Но Уотсон покачал головой.
— То-то и оно, Гарри! Человек! Если б он был человеком, я б живо с ним расправился. Об этом я как раз поначалу и подумал. Нельзя допустить ни малейшей ошибки. Не стоит и пытаться применить силу. В этом вся загвоздка. Если б только он был человеком! Увы, это не так.
— Он не человек?! — воскликнул я. — Что ты имеешь в виду? Что же он такое тогда?
— Он — призрак.
Я глянул на Хобарта и встретился с ним глазами. Хобарт поверил.
Спортсмен Уотсон! Бедняга! В нем же ничего, кроме души, не осталось!
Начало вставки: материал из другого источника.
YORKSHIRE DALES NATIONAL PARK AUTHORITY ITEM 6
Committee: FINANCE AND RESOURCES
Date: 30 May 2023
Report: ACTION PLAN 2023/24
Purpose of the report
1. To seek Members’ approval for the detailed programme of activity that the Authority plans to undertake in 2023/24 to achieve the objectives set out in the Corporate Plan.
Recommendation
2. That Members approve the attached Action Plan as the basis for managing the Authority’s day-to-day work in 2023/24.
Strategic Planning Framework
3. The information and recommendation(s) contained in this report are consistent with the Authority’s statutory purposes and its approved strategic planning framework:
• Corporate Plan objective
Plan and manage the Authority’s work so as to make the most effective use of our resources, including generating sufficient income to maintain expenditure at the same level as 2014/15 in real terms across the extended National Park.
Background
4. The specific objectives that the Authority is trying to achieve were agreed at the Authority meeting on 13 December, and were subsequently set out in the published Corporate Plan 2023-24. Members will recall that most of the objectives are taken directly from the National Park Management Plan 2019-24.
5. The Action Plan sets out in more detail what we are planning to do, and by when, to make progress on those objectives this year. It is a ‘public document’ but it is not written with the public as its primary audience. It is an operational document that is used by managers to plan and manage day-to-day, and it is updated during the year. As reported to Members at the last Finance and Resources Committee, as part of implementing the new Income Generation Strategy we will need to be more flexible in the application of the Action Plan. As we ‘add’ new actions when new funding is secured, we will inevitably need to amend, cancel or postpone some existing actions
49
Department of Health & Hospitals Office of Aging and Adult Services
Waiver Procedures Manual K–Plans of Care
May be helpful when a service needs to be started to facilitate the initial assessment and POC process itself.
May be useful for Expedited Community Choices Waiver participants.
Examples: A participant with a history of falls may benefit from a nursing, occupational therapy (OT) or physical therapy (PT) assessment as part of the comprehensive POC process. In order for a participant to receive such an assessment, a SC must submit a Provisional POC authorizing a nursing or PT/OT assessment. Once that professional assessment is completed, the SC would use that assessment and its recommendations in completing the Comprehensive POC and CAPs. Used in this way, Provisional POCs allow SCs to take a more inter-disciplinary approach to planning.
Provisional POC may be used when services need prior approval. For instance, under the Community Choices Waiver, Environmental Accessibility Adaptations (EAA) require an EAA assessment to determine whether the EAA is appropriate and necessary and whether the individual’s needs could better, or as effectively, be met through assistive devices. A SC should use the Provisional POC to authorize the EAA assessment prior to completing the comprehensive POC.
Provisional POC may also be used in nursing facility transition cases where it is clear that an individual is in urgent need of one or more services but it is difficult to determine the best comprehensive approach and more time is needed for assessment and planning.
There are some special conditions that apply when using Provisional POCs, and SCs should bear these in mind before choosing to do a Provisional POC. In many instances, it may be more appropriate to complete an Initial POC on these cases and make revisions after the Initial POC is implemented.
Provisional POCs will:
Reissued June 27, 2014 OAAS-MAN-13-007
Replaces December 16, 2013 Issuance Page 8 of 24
Я не забуду его несчастное бледное лицо, длинные иссохшие пальцы, хватающиеся за стакан с бренди, его горящие глаза и его жизнь, удерживающаяся на краю преисподней лишь посредством воли и мужества. Дойду ли и я до такого? Хватит ли у меня сил быть достойным его примера?..
Хобарт разрядил обстановку.
— Чик прав. В этом что-то есть, Гарри. Еще не все тайны Вселенной раскрыты. А теперь, Чик, перейдем к деталям. У тебя есть какая-нибудь информация… какие-нибудь записи?
Уотсон встал. Он был признателен нам за доверие.
— Ты веришь мне, не так ли, Хобарт? Это хорошо. Я надеялся найти кого-нибудь и нашел вас двоих. Гарри, вспомни, что я сказал тебе. Храни перстень. Ты займешь мое место. Что бы ни случилось, держись до конца. А сейчас — минутку. Библиотека здесь; вы можете просмотреть мои книги. Я скоро вернусь.
Он вышел. Мы слышали, как его усталые шаги удаляются по коридору. Глухой и слегка жутковатый звук. Почему-то мне вспомнилась фраза из того отчета, который я прочел в газете — из истории Джерома: «…чьи-то усталые ноги с трудом перетаскивали по полу домашние туфли». И старушка. Кем она была? Почему все в этом доме слабели до изнеможения? Да еще эти слова старухи, я буквально слышал, как промозглый воздух шепчет их: «Теперь их двое!».
— Что с тобой, Гарри?
Возможно, я был напуган. Не знаю. Я осмотрелся вокруг. Шаги Уотсона стихли. Откуда-то из глубины дома лился свет.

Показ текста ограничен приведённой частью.